As a leading discount retailer in the US, Dollar General is well positioned for growth as consumers prioritize value to stretch their budgets in challenging economic environment, but as CEO Todd Vasos revealed during the company’s third-quarter earnings call last week the retailer’s current performance is mixed – prompting it to take a “fresh look at all areas of our business as well as the challenges and opportunities in front of us.”
Vasos explained during the company’s most recent quarter ending Nov. 7, Dollar General gained market share in both dollars and units and saw net sales increase 2.4% to $9.7bn. But, he added, its operating profit and earnings per share fell a staggering 41.1% to $433.5m and 45.9% to $1.26, respectively.
To rebuild margins and returns, Vasos said Dollar General is “getting back to basics in our stores, in our supply chain and within our merchandising,” which includes SKU rationalization.
“We have got between 11,000 and 12,000 total SKUs in our stores today, depending on the format … but we believe we have an opportunity to take out a meaningful number of SKUs,” some of which will be dropped due to the amount of shrink that is in the company’s stores, as well as “with the consumer in mind first” and with “profitability in mind throughout the entire supply chain,” Vasos said.
SKU cuts include ‘food-type items’
The bulk of the cuts so far have focused on “the non-consumable piece,” which CFO Kelly Dilts noted is down 15% on a year-over-year basis and down 19% on a per store basis, but Vasos added the retailer is looking to manage overstock of “core everyday goods,” including “basic paper, cleaning, [and] food-type items.”
Vasos explained that SKU rationalization is “always an ongoing piece at Dollar General, but I believe that it’s time to really step back and energize that even more in 2024.”
He noted the company has “already … gone deep here, turned of a lot of SKUs,” but he added, “there’s going to be a lot more to come” with a focus on “eliminating SKUs that are more in the secondary or tertiary type of line.”
Vasos said he does not believe consumers will notice the difference, and if they do it will because their shopping experience is “simpler.”
SKU rationalization will easy supply chain, labor constrains
The reduction, however, will have a significant impact on supply chains, labor and ultimately the retailer’s margins, he said.
“As our store teams have fewer SKUs to manage, we can lower our cost to serve, while driving higher inventory turns and higher sales of products that are most important to our customers,” he explained.

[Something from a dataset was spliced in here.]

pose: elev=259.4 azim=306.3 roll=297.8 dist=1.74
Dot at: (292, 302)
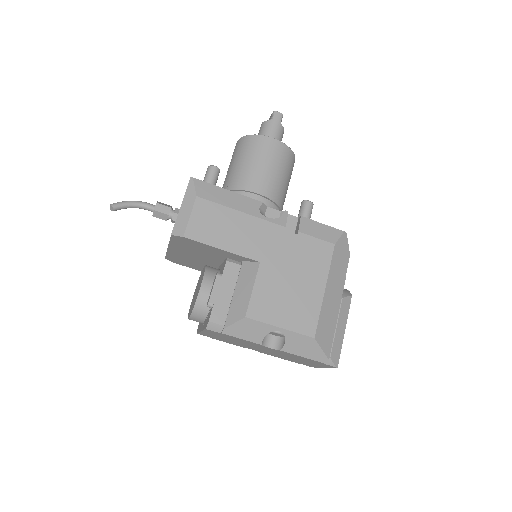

Cuts will help combat shrink
Cutting SKUs could also help the retailer manage shrink, which Dilts described as a “sizeable headwind” of about 100 basis points, which she expects will remain a challenge well into 2024 “as any shrink improvement typically takes at least a year from a store’s most recent count to show up in our financial results.”
The retailer also will combat shrink and theft by increasing the number of employees helping in the check-out area of store and reducing its reliance on self-checkout.
Simultaneously, Dollar General will redirect labor hours to store level inventory management, including a greater focus on stocking shelves more quickly, which also should be easier with reduced SKUs.